The Supreme Court says, “You have got to sit a black boy down by a white girl to have it equal.” …
You can’t do it! You can’t put little boys and little girls together—blacks and whites and have them sing together, play together, dance together, and eat together, sit side by side, and walk arm in arm, and expect for the sensitivity of those white children not to be broken down. You can’t do it! Why? That is exactly what has happened in the north, [but] they have a sufficient number of whites to absorb, and perhaps assimilate, the blacks …
We can see what happens on the surface. We don’t know what happens to the brain of [a black] man … We don’t know what it takes to make his mind different from our mind.
This Supreme Court sets aside all the laws of biology! By putting these children together in schools we will abolish all racial differences that God made. I have a little field [at the] back of my home. I notice the blackbirds stay together … I notice the geese and the ducks stayed separate from each other and yet the Supreme Court would set aside these basic laws of God and of nature and compel these various individuals to mingle, just as you would blackbirds with partridges …
The sources and questions relate to Case Study 1: Civil rights movement in the United States (1954– 1965) – Nature and characteristics of discrimination: Segregation and education; Brown versus Board of Education decision (1954).
Source M
Earl Warren, US Chief Justice, delivers the decision of the US Supreme Court in Brown v Board of Education, 17 May 1954.
We cannot turn the clock back to 1896 when Plessy versus Ferguson [a court judgment that had ruled that it was legal to have segregated schools as long as those schools had equal facilities] was written. We must consider public education in the full light of its present place in American life throughout the nation … In these days, it is doubtful that any child may reasonably be expected to succeed in life if he is denied the opportunity of an education … Such an opportunity, where the state has undertaken to provide it, is a right which must be available to all on equal terms.
We come then to the question presented: Does segregation of children in schools on the basis of race, even though the facilities may be equal, deprive the children of the minority group of equal educational opportunities? We believe that it does … To separate Negro students from others solely because of their race generates a feeling of inferiority … that may affect their hearts and minds in a way unlikely ever to be undone …
We conclude that in the field of public education the doctrine of “separate but equal” has no place. Separate educational facilities are unequal.
[Source: Brown v. Board of Education of Topeka, Opinion; May 17, 1954; Records of the Supreme Court of the United States; Record Group 267; National Archives]

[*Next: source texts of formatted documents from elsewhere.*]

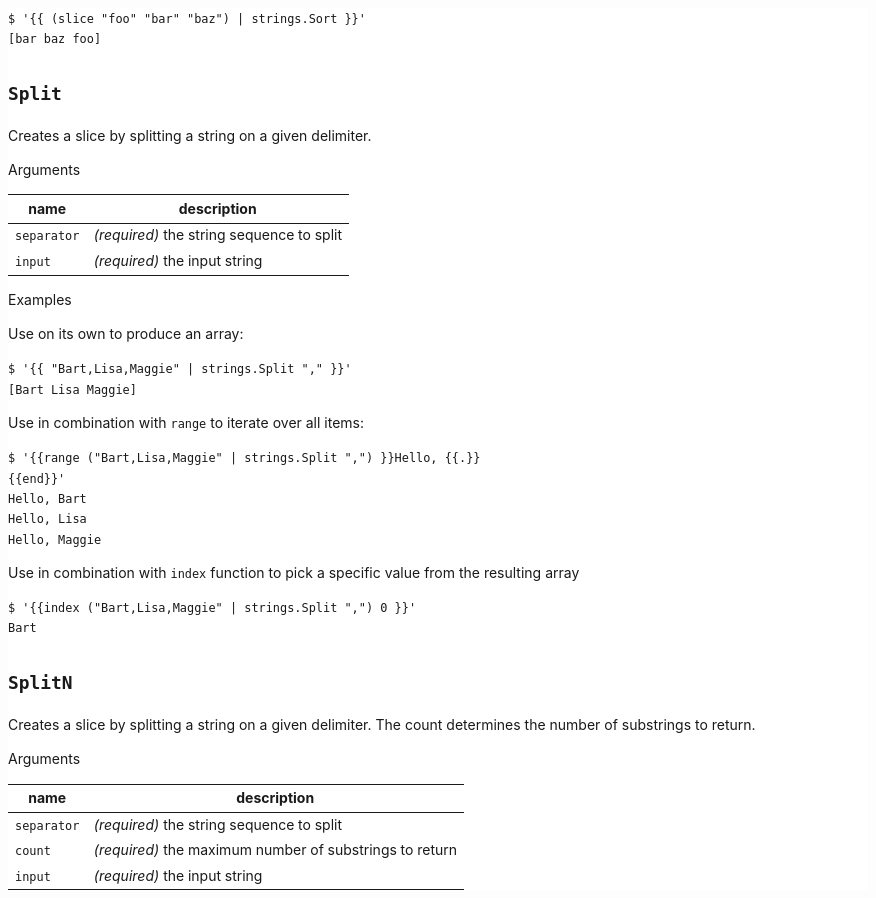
 ```console
$ '{{ (slice "foo" "bar" "baz") | strings.Sort }}'
[bar baz foo]
```

## `Split`

Creates a slice by splitting a string on a given delimiter.

Arguments

| name | description |
|------|-------------|
| `separator` | _(required)_ the string sequence to split |
| `input` | _(required)_ the input string |

Examples

Use on its own to produce an array:
```console
$ '{{ "Bart,Lisa,Maggie" | strings.Split "," }}'
[Bart Lisa Maggie]
```

Use in combination with `range` to iterate over all items:
```console
$ '{{range ("Bart,Lisa,Maggie" | strings.Split ",") }}Hello, {{.}}
{{end}}'
Hello, Bart
Hello, Lisa
Hello, Maggie
```

Use in combination with `index` function to pick a specific value from the resulting array
```console
$ '{{index ("Bart,Lisa,Maggie" | strings.Split ",") 0 }}'
Bart
```


## `SplitN`

Creates a slice by splitting a string on a given delimiter. The count determines the number of substrings to return.


Arguments

| name | description |
|------|-------------|
| `separator` | _(required)_ the string sequence to split |
| `count` | _(required)_ the maximum number of substrings to return |
| `input` | _(required)_ the input string |


[JSONPath]: https://goessner.net/articles/JsonPath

Compare and contrast what Sources M and O reveal about attitudes to the desegregation of US schools.
Markscheme
Apply the markbands that provide the “best fit” to the responses given by candidates and award credit wherever it is possible to do so. The following material is an indication of what candidates may elect to write about in their responses. It is neither prescriptive nor exhaustive and no set answer is required.
Indicative content
Comparisons:
- Both sources reveal the existence of diverse attitudes among the members of the judicial system regarding the question of desegregation of schooling in the US.
- Both sources demonstrate the existence of strong views on the issue of segregation in schools.
- Both sources claim that the proposals therein would achieve the best possible educational outcome for students in public schools.
- Both sources claim that their attitudes are derived from moral principles.
Contrasts:
- Source M is completely in favour of desegregation in schools whereas Source O is strongly opposed to racial mixing.
- Source M’s views are based on an assumption that whites and blacks are fundamentally equal and therefore schools should be integrated whereas Source O’s argument is based on a belief that it is unnatural and ungodly to mix the races.